Problem requirements: From the data below, turn the part that opens with the line containing "sbt assembly" and closes with the line containing "[http://localhost:4567/](http://localhost:4567/)" into a JSON list of strings, one string per line, leaving out blank lines.

"""

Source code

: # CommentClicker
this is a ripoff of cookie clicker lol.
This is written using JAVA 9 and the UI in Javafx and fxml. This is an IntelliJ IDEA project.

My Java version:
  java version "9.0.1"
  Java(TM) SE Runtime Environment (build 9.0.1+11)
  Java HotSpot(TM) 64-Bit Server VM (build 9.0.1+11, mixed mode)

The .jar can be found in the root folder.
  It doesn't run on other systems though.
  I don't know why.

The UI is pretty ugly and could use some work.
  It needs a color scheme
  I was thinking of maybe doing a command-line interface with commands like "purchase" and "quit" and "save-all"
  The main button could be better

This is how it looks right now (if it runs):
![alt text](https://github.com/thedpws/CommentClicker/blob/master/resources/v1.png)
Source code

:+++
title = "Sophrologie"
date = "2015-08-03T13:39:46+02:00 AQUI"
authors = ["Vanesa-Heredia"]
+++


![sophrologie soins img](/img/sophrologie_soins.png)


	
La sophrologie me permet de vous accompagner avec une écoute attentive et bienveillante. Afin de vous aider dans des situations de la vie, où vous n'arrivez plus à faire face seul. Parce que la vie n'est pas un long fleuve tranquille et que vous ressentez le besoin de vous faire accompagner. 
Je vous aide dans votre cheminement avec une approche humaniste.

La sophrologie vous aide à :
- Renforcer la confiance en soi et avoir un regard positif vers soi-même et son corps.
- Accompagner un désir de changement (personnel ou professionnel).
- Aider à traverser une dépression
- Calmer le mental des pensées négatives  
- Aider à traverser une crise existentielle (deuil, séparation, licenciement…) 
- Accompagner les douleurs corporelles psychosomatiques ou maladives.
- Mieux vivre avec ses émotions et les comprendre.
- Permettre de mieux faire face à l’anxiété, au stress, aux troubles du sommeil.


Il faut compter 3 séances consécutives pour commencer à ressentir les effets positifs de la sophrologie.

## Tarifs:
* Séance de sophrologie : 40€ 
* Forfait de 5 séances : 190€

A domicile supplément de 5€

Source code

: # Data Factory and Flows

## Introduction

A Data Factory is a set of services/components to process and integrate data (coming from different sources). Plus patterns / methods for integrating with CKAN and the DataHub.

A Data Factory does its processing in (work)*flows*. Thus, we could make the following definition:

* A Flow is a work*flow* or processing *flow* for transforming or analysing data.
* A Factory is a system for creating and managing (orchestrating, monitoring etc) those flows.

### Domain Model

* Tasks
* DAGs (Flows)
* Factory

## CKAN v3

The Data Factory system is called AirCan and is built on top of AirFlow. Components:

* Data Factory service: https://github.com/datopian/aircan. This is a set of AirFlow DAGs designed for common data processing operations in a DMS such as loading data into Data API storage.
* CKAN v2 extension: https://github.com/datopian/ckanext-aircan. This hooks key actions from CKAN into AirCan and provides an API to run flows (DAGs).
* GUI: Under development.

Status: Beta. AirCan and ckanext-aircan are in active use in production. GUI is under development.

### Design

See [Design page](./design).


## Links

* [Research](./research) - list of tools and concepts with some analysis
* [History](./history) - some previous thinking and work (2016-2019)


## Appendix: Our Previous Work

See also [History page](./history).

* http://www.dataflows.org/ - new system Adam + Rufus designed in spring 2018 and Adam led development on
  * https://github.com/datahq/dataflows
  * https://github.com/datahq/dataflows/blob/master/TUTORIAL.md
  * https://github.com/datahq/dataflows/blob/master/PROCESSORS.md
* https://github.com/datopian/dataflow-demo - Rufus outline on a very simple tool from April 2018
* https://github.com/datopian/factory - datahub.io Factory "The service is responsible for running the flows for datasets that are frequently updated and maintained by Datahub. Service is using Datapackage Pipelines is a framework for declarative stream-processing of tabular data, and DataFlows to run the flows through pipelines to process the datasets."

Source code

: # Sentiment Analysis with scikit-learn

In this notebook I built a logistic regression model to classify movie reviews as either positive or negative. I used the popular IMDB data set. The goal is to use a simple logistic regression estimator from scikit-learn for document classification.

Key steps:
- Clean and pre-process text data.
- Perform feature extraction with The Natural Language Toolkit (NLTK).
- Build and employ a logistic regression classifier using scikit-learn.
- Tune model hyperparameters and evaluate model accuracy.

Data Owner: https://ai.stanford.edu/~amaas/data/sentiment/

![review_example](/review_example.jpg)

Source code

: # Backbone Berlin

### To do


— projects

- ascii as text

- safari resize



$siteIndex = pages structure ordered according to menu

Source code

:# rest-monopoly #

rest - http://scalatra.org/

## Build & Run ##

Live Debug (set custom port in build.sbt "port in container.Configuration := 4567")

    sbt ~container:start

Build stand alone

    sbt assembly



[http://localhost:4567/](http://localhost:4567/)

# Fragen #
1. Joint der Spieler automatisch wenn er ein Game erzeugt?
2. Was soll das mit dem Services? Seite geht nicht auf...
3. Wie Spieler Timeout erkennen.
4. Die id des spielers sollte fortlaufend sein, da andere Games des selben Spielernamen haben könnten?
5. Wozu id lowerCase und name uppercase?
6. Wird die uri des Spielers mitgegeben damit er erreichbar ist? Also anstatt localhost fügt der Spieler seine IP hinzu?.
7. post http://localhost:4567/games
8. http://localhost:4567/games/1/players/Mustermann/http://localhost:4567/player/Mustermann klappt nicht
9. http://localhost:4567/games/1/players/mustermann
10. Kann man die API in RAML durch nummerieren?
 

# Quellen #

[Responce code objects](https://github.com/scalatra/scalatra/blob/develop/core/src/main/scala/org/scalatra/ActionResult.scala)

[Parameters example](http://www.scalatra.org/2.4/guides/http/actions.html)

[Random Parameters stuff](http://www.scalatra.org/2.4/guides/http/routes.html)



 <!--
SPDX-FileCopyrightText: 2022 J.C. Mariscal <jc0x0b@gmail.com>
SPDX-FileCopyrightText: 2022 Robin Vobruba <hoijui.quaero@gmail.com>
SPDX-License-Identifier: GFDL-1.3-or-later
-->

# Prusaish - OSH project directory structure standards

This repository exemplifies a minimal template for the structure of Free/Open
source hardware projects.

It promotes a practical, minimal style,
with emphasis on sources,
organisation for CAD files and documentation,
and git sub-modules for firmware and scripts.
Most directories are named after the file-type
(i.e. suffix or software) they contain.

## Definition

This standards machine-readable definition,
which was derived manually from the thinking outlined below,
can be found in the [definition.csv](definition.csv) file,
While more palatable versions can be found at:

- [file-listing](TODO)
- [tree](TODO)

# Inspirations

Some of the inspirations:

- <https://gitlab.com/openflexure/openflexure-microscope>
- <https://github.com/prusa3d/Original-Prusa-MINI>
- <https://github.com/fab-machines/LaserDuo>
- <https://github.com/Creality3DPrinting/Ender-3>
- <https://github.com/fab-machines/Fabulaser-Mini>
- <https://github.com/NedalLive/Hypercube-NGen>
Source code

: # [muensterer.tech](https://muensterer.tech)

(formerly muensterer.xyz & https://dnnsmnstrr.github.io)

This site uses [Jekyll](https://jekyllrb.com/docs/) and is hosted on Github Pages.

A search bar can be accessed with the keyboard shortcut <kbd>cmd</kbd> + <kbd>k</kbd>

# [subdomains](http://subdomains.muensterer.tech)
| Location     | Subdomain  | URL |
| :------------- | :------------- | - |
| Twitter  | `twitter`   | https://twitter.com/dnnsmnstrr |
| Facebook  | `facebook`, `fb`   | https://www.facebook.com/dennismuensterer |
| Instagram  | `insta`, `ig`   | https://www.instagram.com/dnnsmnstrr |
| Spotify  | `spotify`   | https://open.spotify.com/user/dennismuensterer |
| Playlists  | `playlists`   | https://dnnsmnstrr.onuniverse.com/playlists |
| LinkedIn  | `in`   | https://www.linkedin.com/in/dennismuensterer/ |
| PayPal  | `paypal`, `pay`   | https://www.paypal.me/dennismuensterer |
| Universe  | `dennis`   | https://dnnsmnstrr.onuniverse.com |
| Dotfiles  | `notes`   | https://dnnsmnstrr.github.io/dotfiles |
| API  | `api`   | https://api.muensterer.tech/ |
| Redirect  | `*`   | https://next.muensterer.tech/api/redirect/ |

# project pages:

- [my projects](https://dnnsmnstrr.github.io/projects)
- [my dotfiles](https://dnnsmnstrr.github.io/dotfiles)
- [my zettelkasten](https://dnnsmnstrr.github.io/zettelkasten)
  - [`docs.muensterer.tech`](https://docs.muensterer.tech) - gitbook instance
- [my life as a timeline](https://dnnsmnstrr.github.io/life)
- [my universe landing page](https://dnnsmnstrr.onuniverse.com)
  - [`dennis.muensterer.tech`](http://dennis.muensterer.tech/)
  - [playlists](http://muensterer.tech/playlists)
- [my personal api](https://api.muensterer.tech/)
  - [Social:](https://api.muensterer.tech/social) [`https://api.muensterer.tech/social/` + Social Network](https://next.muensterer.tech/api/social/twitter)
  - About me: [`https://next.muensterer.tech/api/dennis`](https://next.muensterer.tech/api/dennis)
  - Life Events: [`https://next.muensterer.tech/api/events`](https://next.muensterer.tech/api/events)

"""

Exercise answer:
[
  "    sbt assembly",
  "[http://localhost:4567/](http://localhost:4567/)"
]